▸ **Stored items**
# # #

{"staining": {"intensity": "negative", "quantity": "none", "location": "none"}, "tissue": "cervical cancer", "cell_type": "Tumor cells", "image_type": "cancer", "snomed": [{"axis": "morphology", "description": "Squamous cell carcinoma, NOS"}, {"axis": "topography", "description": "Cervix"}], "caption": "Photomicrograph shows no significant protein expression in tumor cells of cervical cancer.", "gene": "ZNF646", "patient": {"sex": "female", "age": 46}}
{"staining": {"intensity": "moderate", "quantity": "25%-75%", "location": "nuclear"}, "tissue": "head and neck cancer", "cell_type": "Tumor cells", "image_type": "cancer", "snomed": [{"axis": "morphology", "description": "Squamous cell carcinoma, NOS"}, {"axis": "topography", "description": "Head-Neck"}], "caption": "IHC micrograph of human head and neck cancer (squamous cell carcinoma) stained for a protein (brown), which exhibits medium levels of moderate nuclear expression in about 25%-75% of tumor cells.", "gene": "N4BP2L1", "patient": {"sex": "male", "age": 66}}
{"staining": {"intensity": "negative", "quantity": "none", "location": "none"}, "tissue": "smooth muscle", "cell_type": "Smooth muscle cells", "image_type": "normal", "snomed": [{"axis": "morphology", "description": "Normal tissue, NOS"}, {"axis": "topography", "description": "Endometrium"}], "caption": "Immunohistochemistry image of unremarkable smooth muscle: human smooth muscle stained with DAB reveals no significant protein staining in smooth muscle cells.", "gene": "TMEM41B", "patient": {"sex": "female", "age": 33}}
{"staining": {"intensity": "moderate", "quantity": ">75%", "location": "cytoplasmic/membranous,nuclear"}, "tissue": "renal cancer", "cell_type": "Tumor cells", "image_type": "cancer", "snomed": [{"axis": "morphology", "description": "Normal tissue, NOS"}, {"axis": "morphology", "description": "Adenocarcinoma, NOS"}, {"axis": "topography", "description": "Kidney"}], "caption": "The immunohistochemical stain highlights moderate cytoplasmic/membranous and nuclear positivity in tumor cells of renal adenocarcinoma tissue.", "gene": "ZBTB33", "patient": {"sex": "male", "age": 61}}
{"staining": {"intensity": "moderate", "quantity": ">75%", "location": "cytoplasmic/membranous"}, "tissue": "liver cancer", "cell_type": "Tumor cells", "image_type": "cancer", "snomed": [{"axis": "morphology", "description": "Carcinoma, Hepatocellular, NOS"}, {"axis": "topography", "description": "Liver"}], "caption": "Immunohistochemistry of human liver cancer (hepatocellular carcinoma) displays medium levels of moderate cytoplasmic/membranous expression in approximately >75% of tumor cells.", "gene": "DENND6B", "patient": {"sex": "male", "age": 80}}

# # #

▸ **TASK TO COMPLETE**
Please copy out the records exactly as they appear.

▸ **EXERCISE ANSWER**
{"staining": {"intensity": "negative", "quantity": "none", "location": "none"}, "tissue": "cervical cancer", "cell_type": "Tumor cells", "image_type": "cancer", "snomed": [{"axis": "morphology", "description": "Squamous cell carcinoma, NOS"}, {"axis": "topography", "description": "Cervix"}], "caption": "Photomicrograph shows no significant protein expression in tumor cells of cervical cancer.", "gene": "ZNF646", "patient": {"sex": "female", "age": 46}}
{"staining": {"intensity": "moderate", "quantity": "25%-75%", "location": "nuclear"}, "tissue": "head and neck cancer", "cell_type": "Tumor cells", "image_type": "cancer", "snomed": [{"axis": "morphology", "description": "Squamous cell carcinoma, NOS"}, {"axis": "topography", "description": "Head-Neck"}], "caption": "IHC micrograph of human head and neck cancer (squamous cell carcinoma) stained for a protein (brown), which exhibits medium levels of moderate nuclear expression in about 25%-75% of tumor cells.", "gene": "N4BP2L1", "patient": {"sex": "male", "age": 66}}
{"staining": {"intensity": "negative", "quantity": "none", "location": "none"}, "tissue": "smooth muscle", "cell_type": "Smooth muscle cells", "image_type": "normal", "snomed": [{"axis": "morphology", "description": "Normal tissue, NOS"}, {"axis": "topography", "description": "Endometrium"}], "caption": "Immunohistochemistry image of unremarkable smooth muscle: human smooth muscle stained with DAB reveals no significant protein staining in smooth muscle cells.", "gene": "TMEM41B", "patient": {"sex": "female", "age": 33}}
{"staining": {"intensity": "moderate", "quantity": ">75%", "location": "cytoplasmic/membranous,nuclear"}, "tissue": "renal cancer", "cell_type": "Tumor cells", "image_type": "cancer", "snomed": [{"axis": "morphology", "description": "Normal tissue, NOS"}, {"axis": "morphology", "description": "Adenocarcinoma, NOS"}, {"axis": "topography", "description": "Kidney"}], "caption": "The immunohistochemical stain highlights moderate cytoplasmic/membranous and nuclear positivity in tumor cells of renal adenocarcinoma tissue.", "gene": "ZBTB33", "patient": {"sex": "male", "age": 61}}
{"staining": {"intensity": "moderate", "quantity": ">75%", "location": "cytoplasmic/membranous"}, "tissue": "liver cancer", "cell_type": "Tumor cells", "image_type": "cancer", "snomed": [{"axis": "morphology", "description": "Carcinoma, Hepatocellular, NOS"}, {"axis": "topography", "description": "Liver"}], "caption": "Immunohistochemistry of human liver cancer (hepatocellular carcinoma) displays medium levels of moderate cytoplasmic/membranous expression in approximately >75% of tumor cells.", "gene": "DENND6B", "patient": {"sex": "male", "age": 80}}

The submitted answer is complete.